Many elements of northern South America's and possibly eastern Yucatan's hydrocarbon potential pertain directly to the geometries of these rifted margins, such as the positions of marginal re-entrants that define differing stratigraphic sequences due to differing subsidence histories. Our working Gulf kinematic model has some interesting implications for exploration.

First, the Eastern Mexican margin (unlike that of Texas) was a Jurassic fracture zone in the north (Burgos-Tampico basins) and a transform -- with active structuring until its Early Cretaceous death -- in the south (Veracruz Basin). Heat flow, subsidence history, occurrence of salt, distribution/thickness of Late Jurassic source rocks and basement controls on future structural development will all vary along strike along this margin due to differing crustal properties and histories. In the U.S. Gulf margins, early syn-rift stretching was NNW-SSE until Early Oxfordian times, but most of the stretching toward the end of this phase occurred well offshore.

Second, although salt deposition is generally assumed to be of Callovian age, there is little evidence of open marine conditions in the Gulf margins until upper Oxfordian (Norphlet-Smackover transition), and thus salt deposition may have continued until Early Oxfordian. Our Early Oxfordian reconstruction accommodates known salt occurrence in the Gulf ("salt fit"); hence, we consider that onset of seafloor spreading, the change in the Yucatan-North America pole position, separation of Louann and Campeche salt provinces, and initiation of open marine conditions were nearly coeval and possibly causally related.

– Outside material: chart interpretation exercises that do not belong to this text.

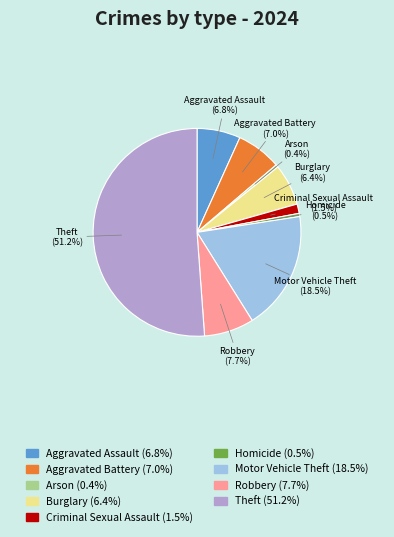

To the nearest percent, what portion does Burglary represent?

6%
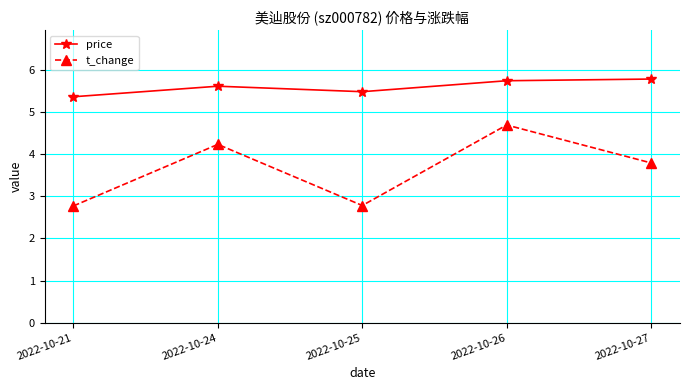

At 2022-10-27, list the series in order from largest to smallest.

price, t_change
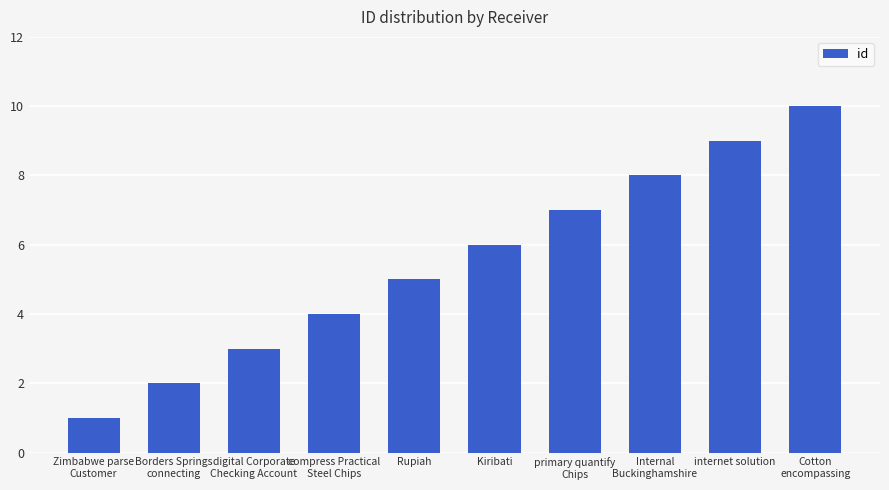

The chart shows a value of 6 at Kiribati. True or false?

True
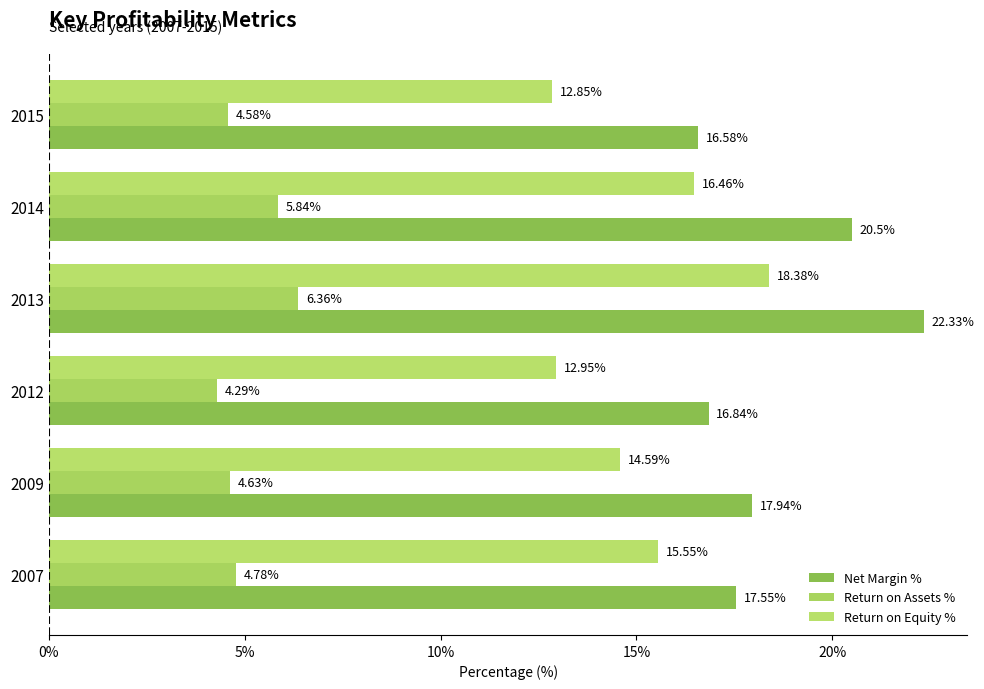

Rank the series by their average value, from highest to lowest.

Net Margin %, Return on Equity %, Return on Assets %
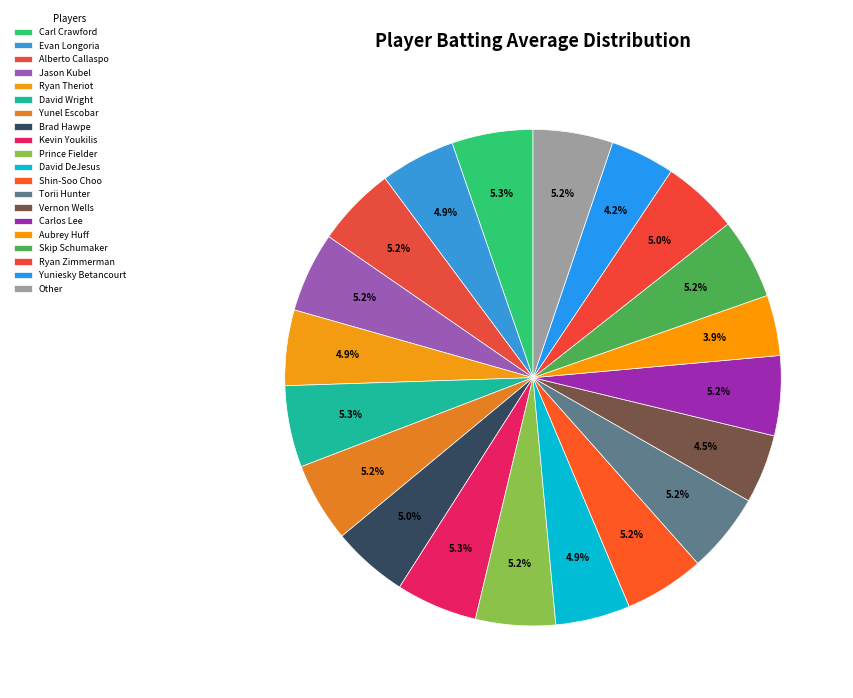

Count the number of slices in the pie.

20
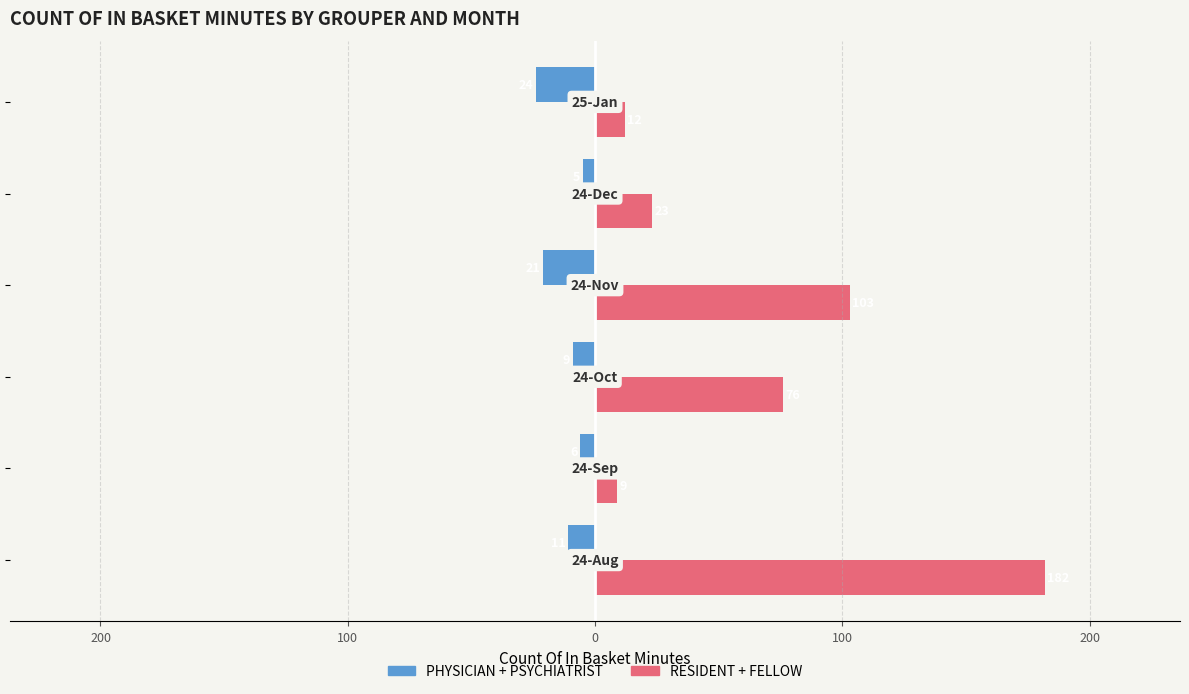

Count the number of data series in this chart.

2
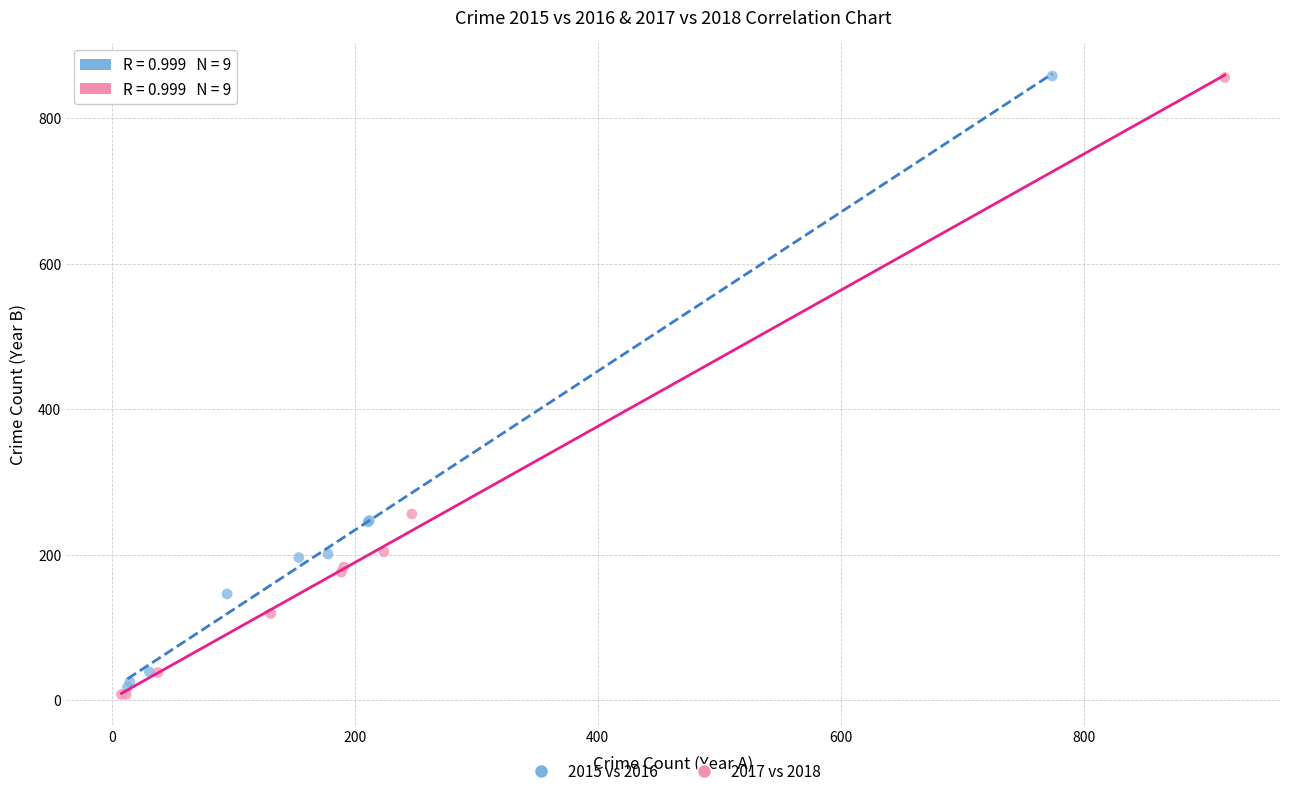

Which series has the widest spread of Y values?

2017 vs 2018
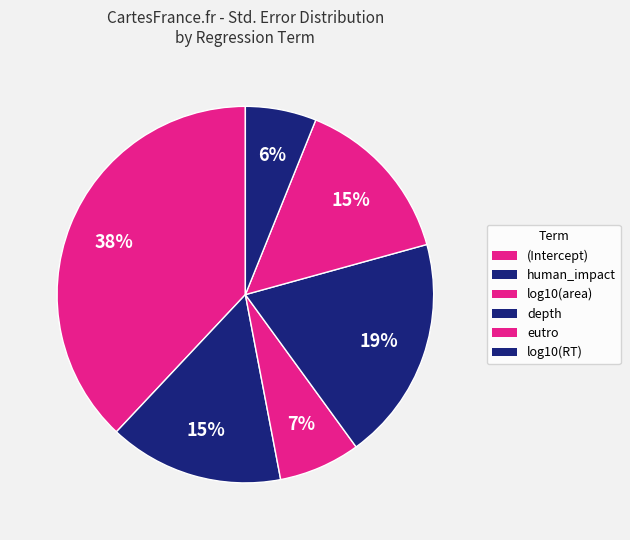

Is (Intercept) the majority of the pie?

No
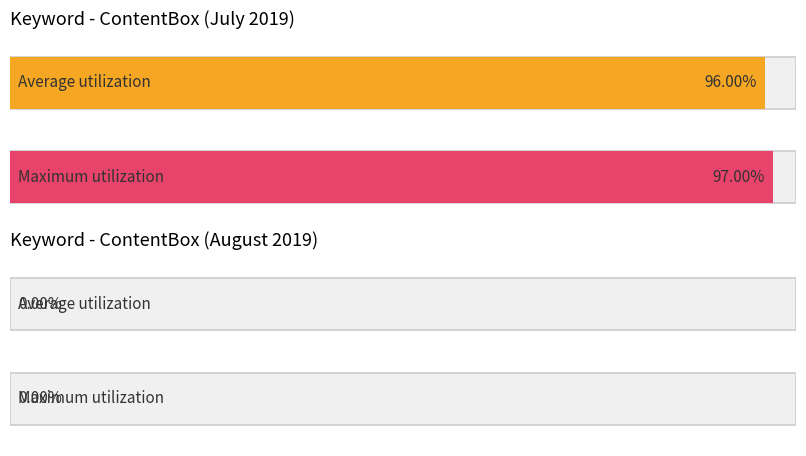

What is the value of the Maximum utilization bar at the 3rd from the left?

97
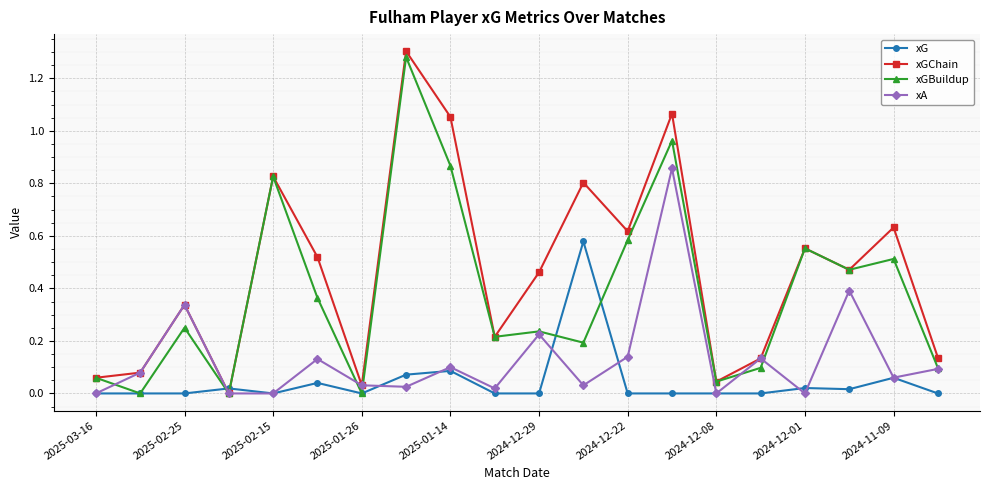

List the series in order of their overall mean, lowest first.

xG, xA, xGBuildup, xGChain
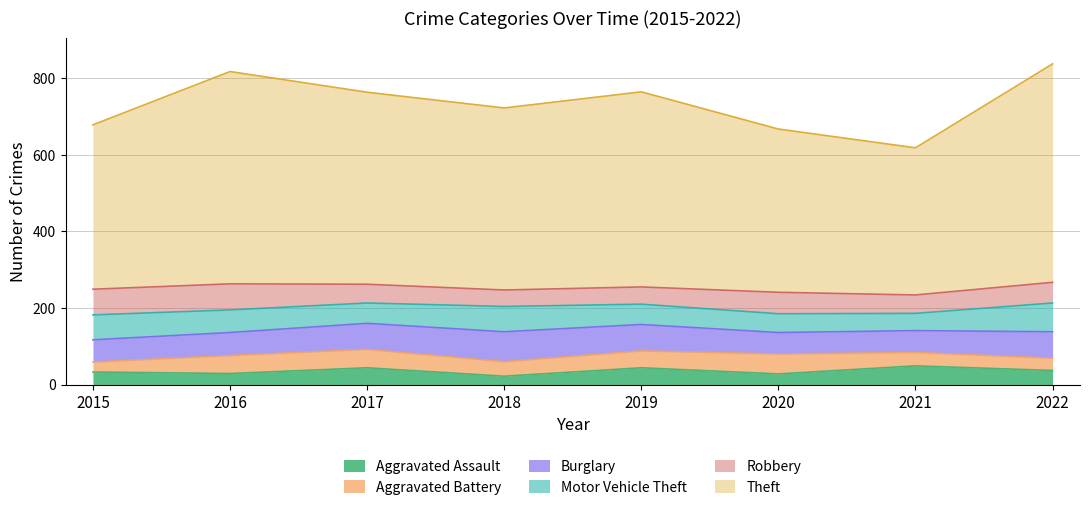

Rank the series at 2017 from highest to lowest value.

Theft, Burglary, Motor Vehicle Theft, Robbery, Aggravated Battery, Aggravated Assault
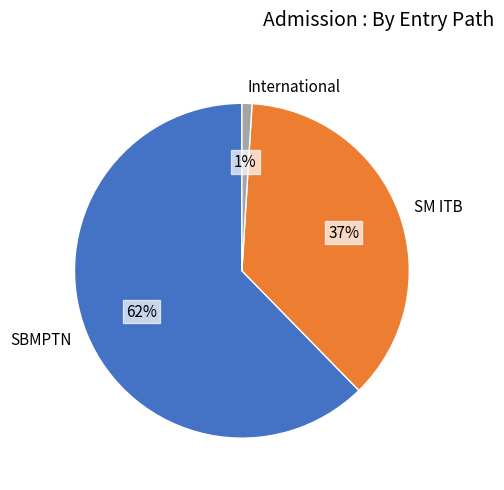

Is there a majority slice in this chart?

Yes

Third, although the syn-rift stretching of the Florida Shelf region was NW-SE, the extension direction in the deep eastern Gulf during stage 2 (seafloor spreading) was NE-SW about a nearby pole, such that small circles (transform traces) should be arcuate and convex to the northwest. In Cuba, a significant area of Bahamian crust was overthrust by Cuban arc assemblages in the Paleogene. In the Jurassic, the southern Bahamian margin (beneath Cuba) experienced sinistral strike-slip tectonics along the Guyana margin of South America, followed by the eastward migration of a Late Jurassic seafloor spreading ridge (Yucatan/South America boundary) along the western half of the overthrust zone.

The transform nature of this Jurassic margin should be considered in interpretations of the Paleogene development of the Cuban thrust belt, Mesozoic source rock paleogeography and oil migration pathways during Eocene maturation. In the Proto-Caribbean, the kinematics require westward-propagating Early and Middle Jurassic rifting, followed by Late Jurassic seafloor spreading. The trends of marginal re-entrants such as that defined by the Urica basement transfer zone are defined by the first stage of Yucatan's motion.

Further, Venezuela-Trinidad's passive margin section is predicted to have existed from the end of Middle Jurassic, not Cretaceous as is commonly thought. A several kilometer-thick, probable Late Jurassic shelf section in Eastern Venezuela has not received much attention from exploration, and the "Berriasian or older" salt in Gulf of Paria could be Middle Jurassic (as is the salt in the Bahamas, Guinea Plateau and Demerara Rise and Tacatú Basin). Note the proximity of these areas on Figure 13. In Sierra Guaniguanico of western Cuba, the conjugate margin of Eastern Venezuela, the lower Middle Jurassic San Cayetano strata indicate the existence of a juvenile passive margin of that age, becoming fully marine for Late Jurassic, as predicted here for Venezuela and Trinidad.

 

Summary

In summary, regional plate kinematic analysis is extremely cost-effective and deserves an important role in the exploration of complex areas, both early on and long-term. The kinds of implications we have drawn here also can be made from kinematic analysis in other parts of the world. When applied properly to appropriate areas, it is not arm waving. Much can be gleaned about:

  • Fault styles and displacements.

  • Basement types and associated parameters such as early heat flow.

  • Systematics of regional reservoir-bearing depositional patterns.

  • The relative ages of classes of structures, etc.

And all that is gleaned can lead to the creation or dismissal of numerous play concepts. In addition, an explorationist with a comprehensive kinematic framework available to him or her will work more confidently -- and therefore, more efficiently -- on nearly all other aspects of the exploration process. Finally, in frontier evaluation programs, regional kinematic analysis may not tell you exactly where to drill, but it can often help to tell you where not to drill.